Pignatelli withdrew his amendment without asking his colleagues to weigh in on it, a move lawmakers typically take when they do not have sufficient votes on their side.
Rep. Denise Provost withdrew an amendment that would have struck the housing choices language from the bill, saying before she did that the zoning provision "might get us a few more luxury condos" but won't "help us get more housing affordability for the tens of thousands for whom luxury condominiums are not a realistic possibility."
Provost, a Somerville Democrat, said the governor's housing measure did not take into account the need for affordable housing or the capacity of a community's infrastructure to support new construction. As she pulled her proposal, she referenced the voting boards that light up green and red during roll call votes, like the ones earlier in the evening where changes to the bill's housing language were rejected.

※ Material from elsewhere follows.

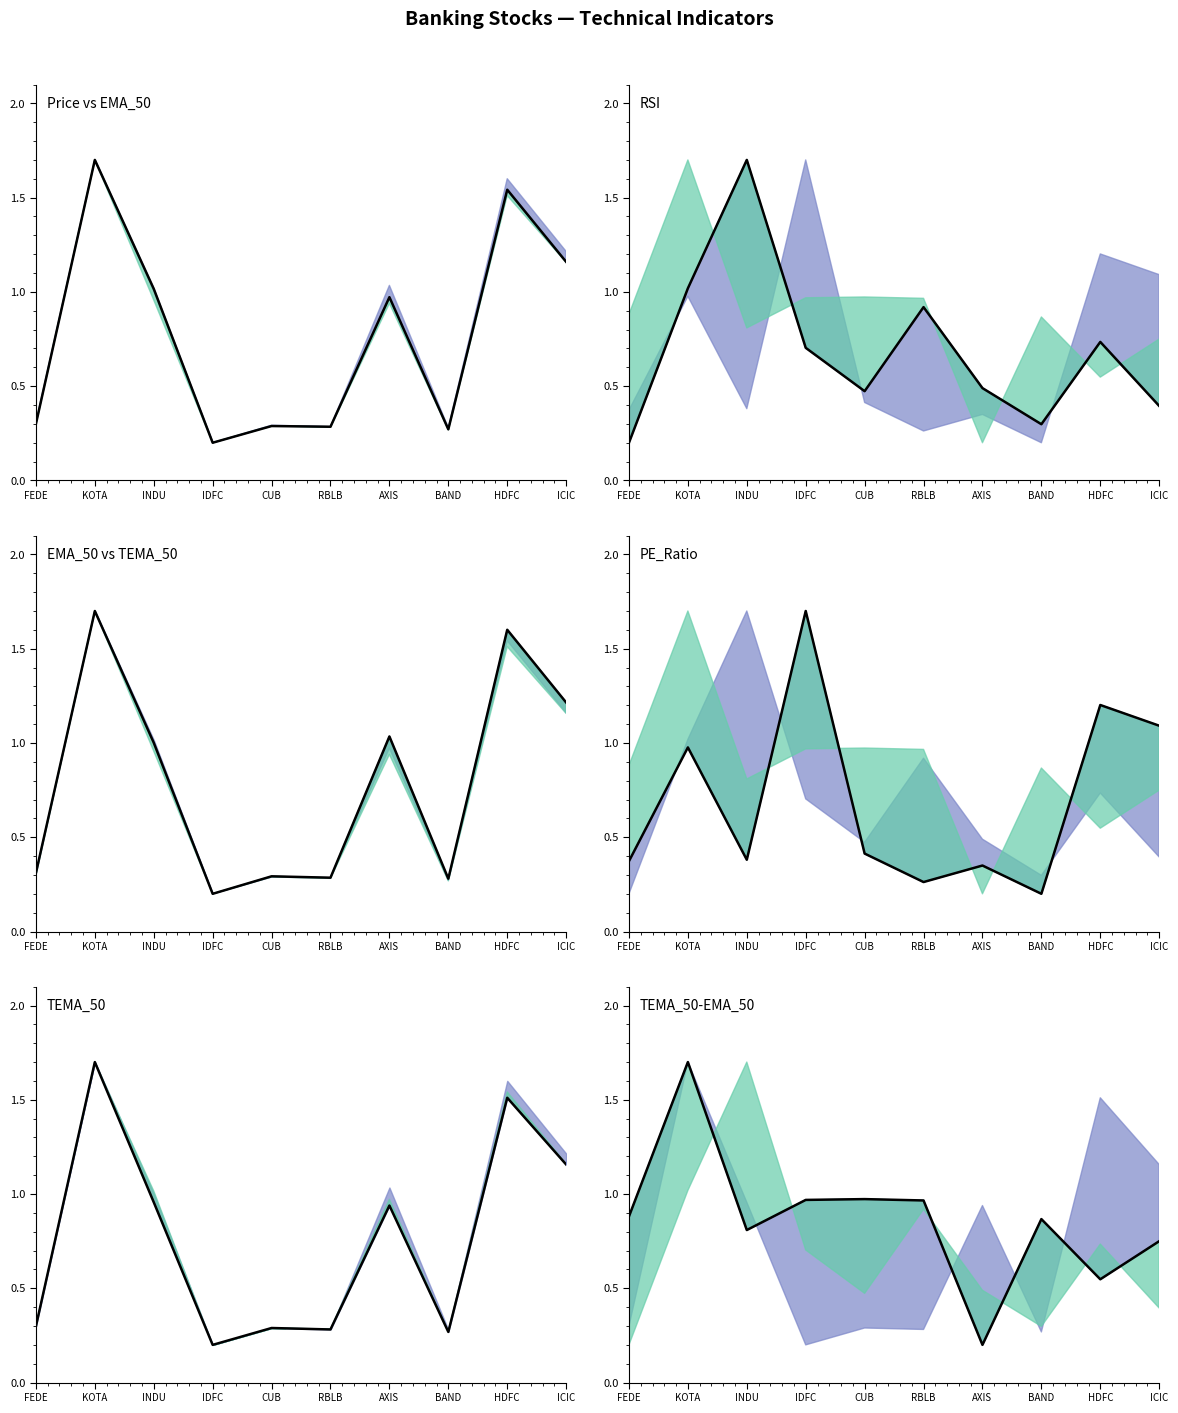

Is the value of EMA_50 at ICIC greater than the value of RSI at INDU?

No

"One of the things I like about this chamber is that we can literally see the writing on the wall with our voting boards, and having seen that writing on the wall, I know enough to withdraw this amendment now," Provost said.
The same fate met a Rep. Dylan Fernandes amendment that would have allowed cities and towns to choose to impose a transfer fee on property purchases over $1 million -- described in the amendment title as a local option fee on "multi-millionaires buying luxury homes" to finance "local family and workforce housing."
Fernandes, a Falmouth Democrat, said zoning reform is important but that the principles of supply and demand do not hold up in the face of "limitless demand from ultra-wealthy people from all over the world who want to buy a home on the Cape and Islands or Brookline or in Somerville or the South End."
The House agreed to a proposal from Rep. Dan Cullinane, which would allow cities and towns to grant tenants the right of first refusal if the landlord is selling the property where they live. Cullinane said giving tenants a chance to buy can help prevent displacement.